Perhaps this should go in the "advanced.cleaning brass"section of the forum?:rolleyes:

Sure tumble some brass OVERNIGHT in about anything it may come out clean.

I prefer Grits to regular corn cob:rolleyes:

Rather than use rice for tumbling perhaps send it to so poor starving people in the Country, they may prefer it over ground corn cob or walnut.

Do a Google search for cleaning brass with rice.

About 396,000 results (0.31 seconds)
 
That's only true if you are using commercial rice that has been polished so that is has lost its husk and bran. If you had read my earlier post you would have seen that rice with its husk and endosperm intact would have made a good tumbling median.
I guess my eyes are not seeing what you see. In the OP that rice sure does look smooth and polished, not what you are talking about.

For those of you who want to superficially comment about the use of rice as a tumbling media, please note that my first academic degree was in Agricultural Engineering so I will vigorously defend against those who post irreverent and irrelevant remarks regarding Okran's posting without citing to appropriate legal or judiciary authority.
I guess it's my uneducated non-engineer eyes that are not seeing what you see.
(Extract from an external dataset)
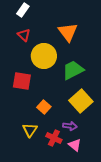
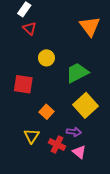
orange triangle: (68, 32) -> (90, 26), moved
red triangle: (24, 35) -> (30, 28), moved
yellow circle: (44, 56) -> (46, 58), size x0.6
I guess I should me have stayed in school longer so I could tell the difference in rice types from a picture even though it looks smooth. Silly me! :p
 
For those of you who want to superficially comment about the use of rice as a tumbling media, please note that my first academic degree was in Agricultural Engineering so I will vigorously defend against those who post irreverent and irrelevant remarks regarding Okran's posting without citing to appropriate legal or judiciary authority.
:what: You feelin' OK?
 
Did you engineer food like GMO? or by the definition of Ag Engineering?

No GMO food. That really falls into the realm of biology.

The definition you cited is what I was originally trained to do. I went on from there to acquire additional training before eventually taking up practice as a forensic engineer evaluating how and why things don't work as expected.
 
I guess I should me have stayed in school longer so I could tell the difference in rice types from a picture even though it looks smooth. Silly me!

The rice in the picture is commercial, polished white rice and is comparatively smooth. In posts #3 and #10, I pointed out that less processed rice with the bran would do an even better job.